The Muslim Student Union at UC Irvine hosted a "Never Again? Palestinian Holocaust" week from May 7-15, featuring a wide range of anti-Israel and anti-Semitic speakers, including Amir Abdul Malik Ali, Mohammad al-Asi and Ilan Pappe, professor at the University of Exeter in the UK and author of The Ethnic Cleansing of Palestine.
MSU released an official statement to explain the purpose of the "Palestinian Holocaust" week and attempted to reassure the university that the event would not be one-sided because of Pappe's involvement: "As an Israeli, he will provide a balanced perspective that sheds light on both sides of the issue." During his speech, however, Pappe told the audience that "the real ambition of Israelis at large and Zionists is to get rid of all the Palestinians who live in Israel. That is the Zionist formula – you get it from cradle to grave." He also charged that Zionists "used Europe's guilt after the Holocaust" and "used ethnic cleansing to get more of Palestine."

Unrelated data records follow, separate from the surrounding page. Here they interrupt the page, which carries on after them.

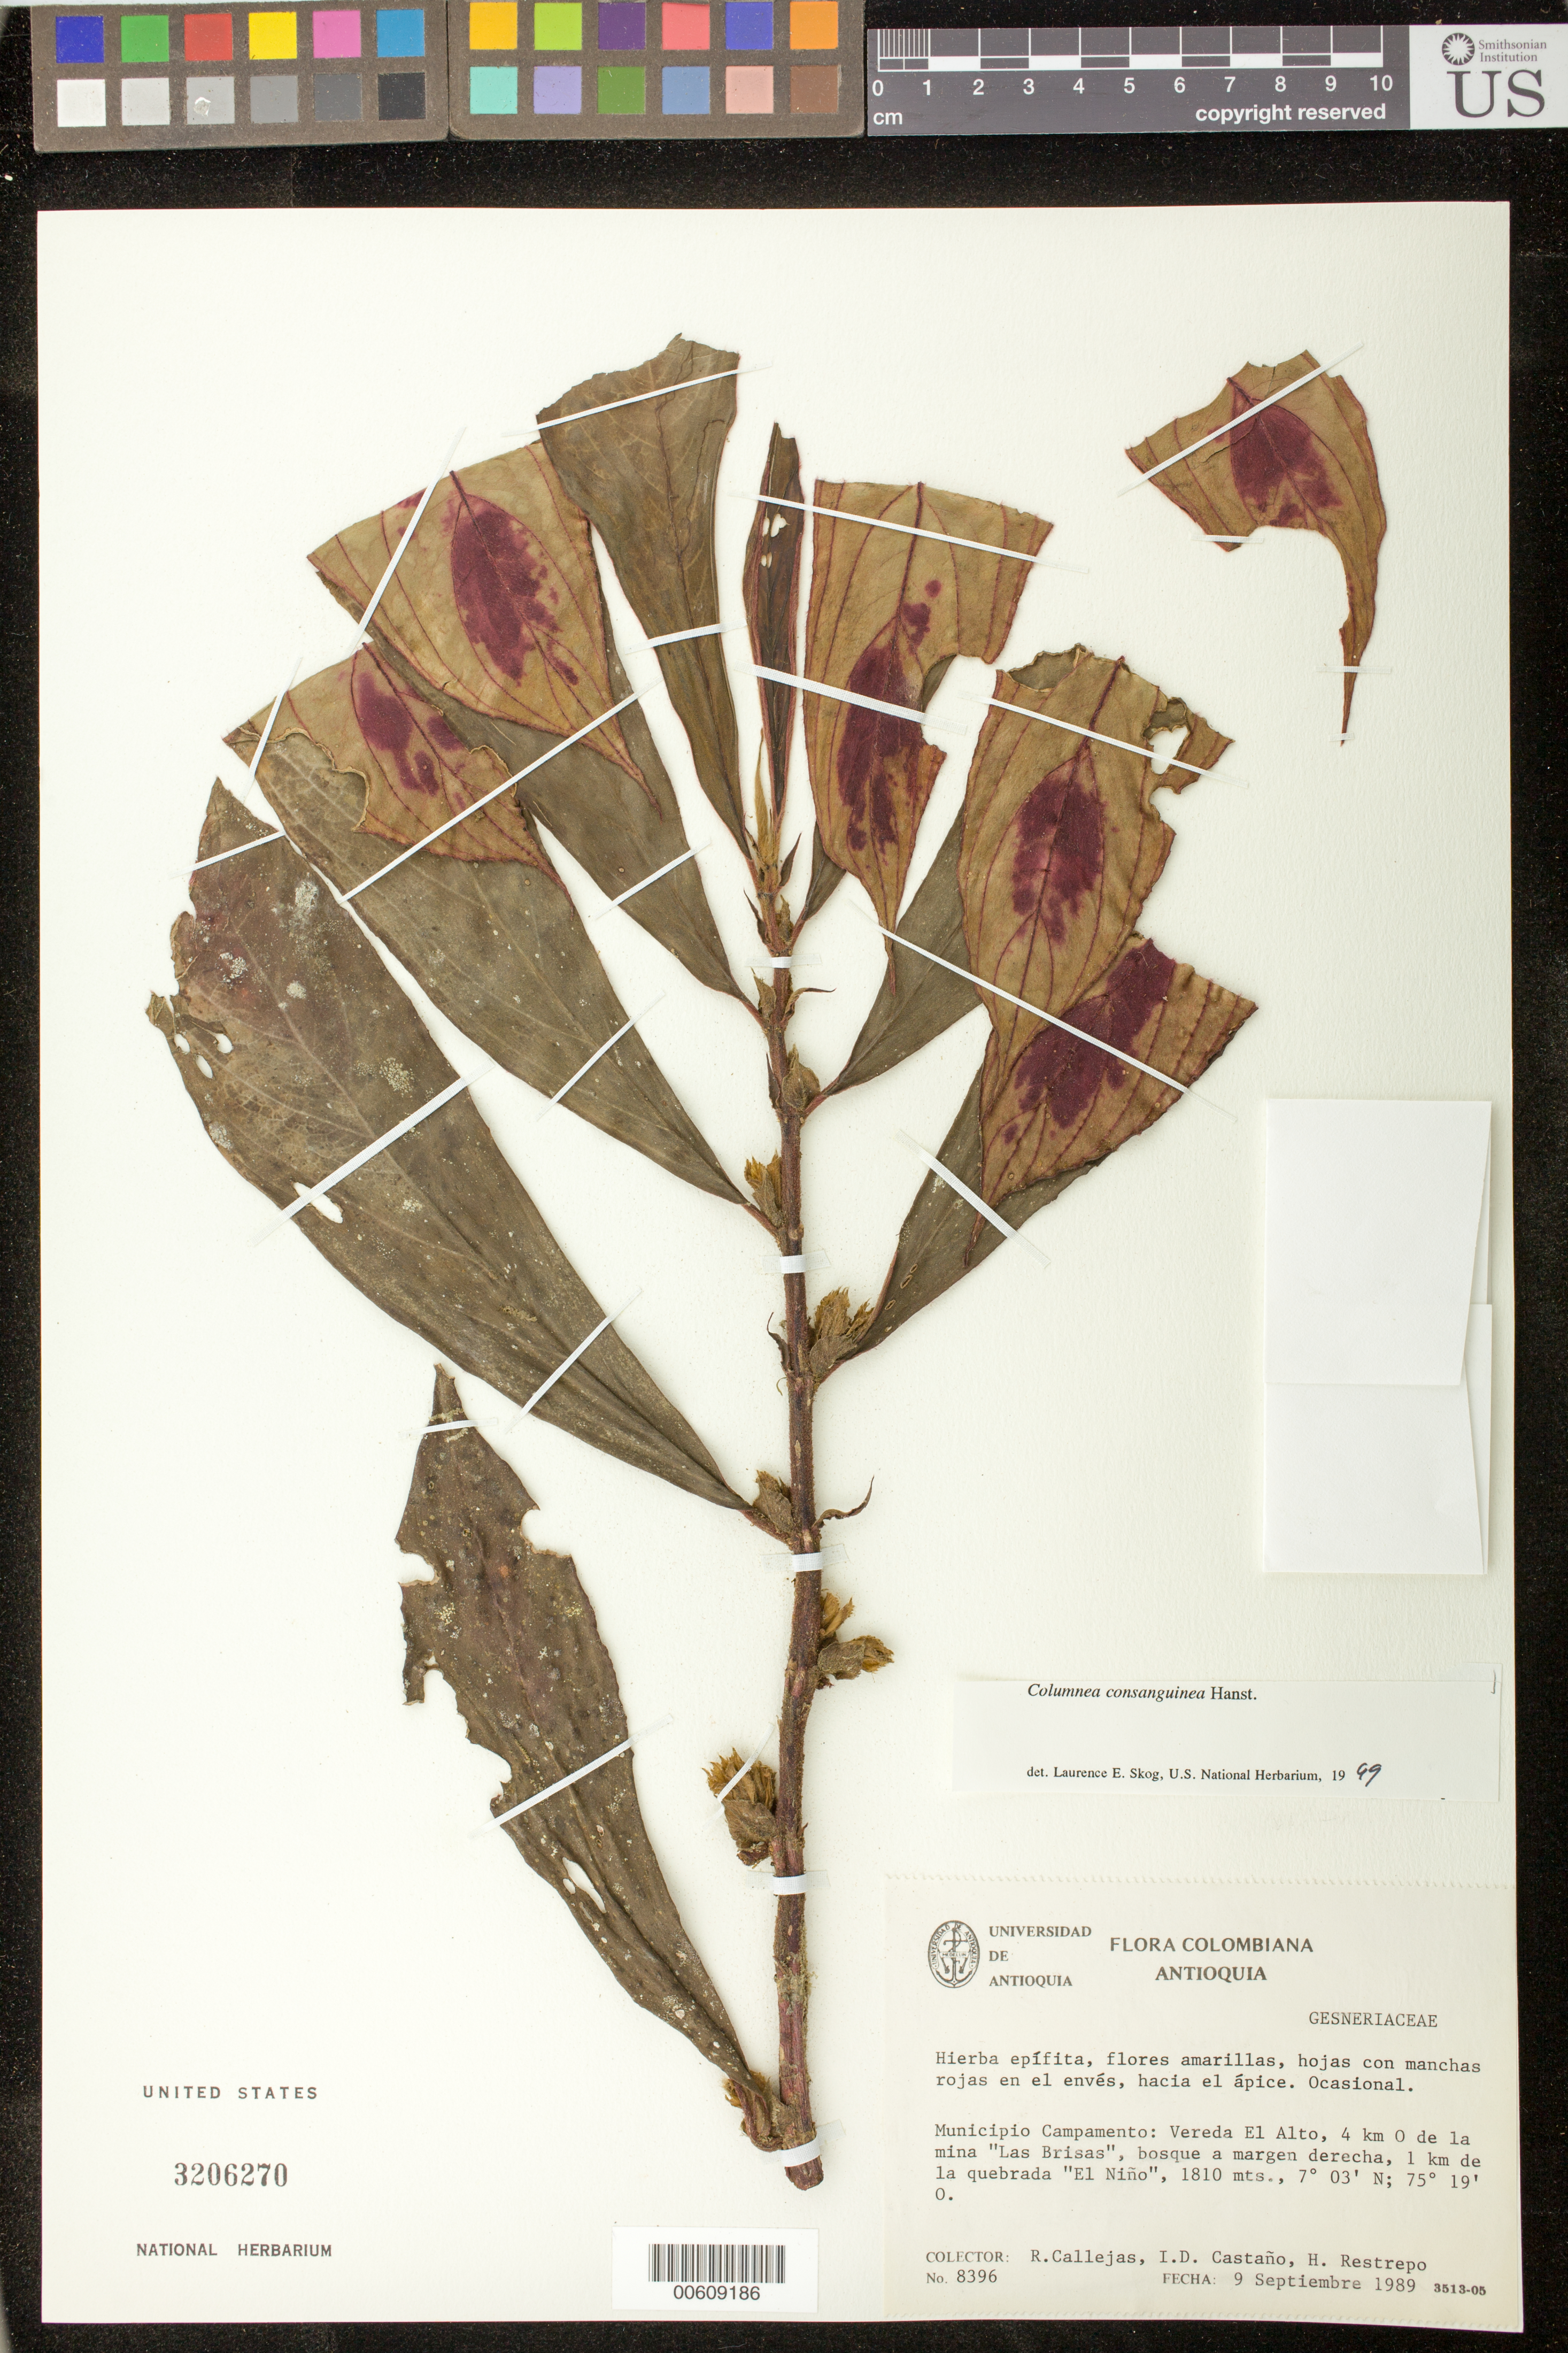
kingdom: Plantae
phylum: Tracheophyta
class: Magnoliopsida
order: Lamiales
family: Gesneriaceae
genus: Columnea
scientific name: Columnea consanguinea Hanst. var. consanguinea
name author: (Hanst.) Hanst.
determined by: Skog, Laurence E.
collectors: R. Callejas, I. Castaño & H. Restrepo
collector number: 8396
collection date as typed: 09 Sep 1989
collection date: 1989-09-09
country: Colombia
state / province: Antioquia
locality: Mpio. Campamento: vereda El Alto, 4 km W de la mina "Las Brisas", a margen derecha, 1 km de la quebrada "El Niño"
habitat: Bosque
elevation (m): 1810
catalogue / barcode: US 3206270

Several other speakers at the week-long event advanced harsh anti-Israel agendas. Mohammad al-Asi referred to Israel as a "hateful and an expansionist militant nation state" and spoke about how Jews left ghettos in Europe only to create ghettos in Israel: "You began to build a wall, a barrier, around the country you are living in, isn't this a grand definition of a ghetto!" He also blamed the hostility of neighboring Arab countries as "a reaction to all the misery and all the hostility" that Jews brought from Europe.
Amir Abdul Malik Ali argued that Israel is bound to be defeated because "Israelis have suffered major losses when they went up against Muslims…Every time we fought for Islam, we won."
During "Holocaust Awareness Week" in late April at Emory University in Atlanta, demonstrators accused Israel of committing a Holocaust against the Palestinian people. Signs and banners around campus included slogans like "Free Palestine" and remarks by Israeli Deputy Defense Minister Matan Vilnai that had mentioned the word 'shoah.' A letter was passed around that thanked the organizers of "Holocaust Awareness Week," noting that this week should serve as encouragement to avert the "next Holocaust." The letter also claimed that Palestinians in Israel face "similar conditions" to what Jews faced in ghettos in Nazi Germany.
In February, the Muslim Student Union at UC Irvine also held an event called "From Auschwitz to Gaza: The Politics of Genocide" that featured a presentation by the anti-Semitic Imam Mohammad al-Asi.
The fourth Israeli Apartheid Week (IAW), an annual week-long series of events to increase awareness about Israel as an "apartheid regime," was held concurrently in multiple U.S. cities and around the world in February. This year's IAW was held under the banner of "60 Years of Nakba: End Israeli Apartheid." Among IAW's main sponsors in New York were a host of anti-Israel groups, including New Jersey Solidarity (NJS), Al-Awda, and Adalah-New York. The opening panel was titled "60 Years of Exile" and included Azmi Bishara and Musa Al-Hindi of the Palestinian Popular Conference Network.